Print the text under each of the items below line for line, without changing anything, and leave the pictures out.

■ **The input**
━━━━━━━━

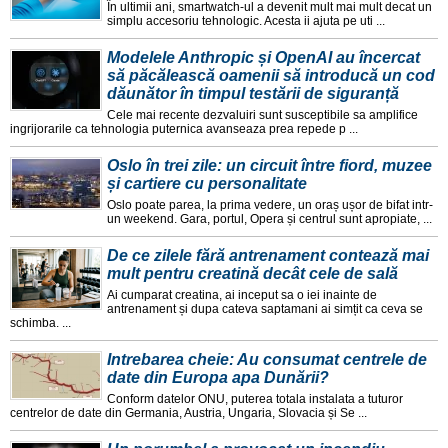
În ultimii ani, smartwatch-ul a devenit mult mai mult decat un
simplu accesoriu tehnologic. Acesta ii ajuta pe uti ...
Modelele Anthropic și OpenAI au încercat
să păcălească oamenii să introducă un cod
dăunător în timpul testării de siguranță
Cele mai recente dezvaluiri sunt susceptibile sa amplifice
ingrijorarile ca tehnologia puternica avanseaza prea repede p ...
Oslo în trei zile: un circuit între fiord, muzee
și cartiere cu personalitate
Oslo poate parea, la prima vedere, un oraș ușor de bifat intr-
un weekend. Gara, portul, Opera și centrul sunt apropiate, ...
De ce zilele fără antrenament contează mai
mult pentru creatină decât cele de sală
Ai cumparat creatina, ai inceput sa o iei inainte de
antrenament și dupa cateva saptamani ai simțit ca ceva se
schimba. ...
Intrebarea cheie: Au consumat centrele de
date din Europa apa Dunării?
Conform datelor ONU, puterea totala instalata a tuturor
centrelor de date din Germania, Austria, Ungaria, Slovacia și Se ...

━━━━━━━━

■ **Task output**
În ultimii ani, smartwatch-ul a devenit mult mai mult decat un
simplu accesoriu tehnologic. Acesta ii ajuta pe uti ...
Modelele Anthropic și OpenAI au încercat
să păcălească oamenii să introducă un cod
dăunător în timpul testării de siguranță
Cele mai recente dezvaluiri sunt susceptibile sa amplifice
ingrijorarile ca tehnologia puternica avanseaza prea repede p ...
Oslo în trei zile: un circuit între fiord, muzee
și cartiere cu personalitate
Oslo poate parea, la prima vedere, un oraș ușor de bifat intr-
un weekend. Gara, portul, Opera și centrul sunt apropiate, ...
De ce zilele fără antrenament contează mai
mult pentru creatină decât cele de sală
Ai cumparat creatina, ai inceput sa o iei inainte de
antrenament și dupa cateva saptamani ai simțit ca ceva se
schimba. ...
Intrebarea cheie: Au consumat centrele de
date din Europa apa Dunării?
Conform datelor ONU, puterea totala instalata a tuturor
centrelor de date din Germania, Austria, Ungaria, Slovacia și Se ...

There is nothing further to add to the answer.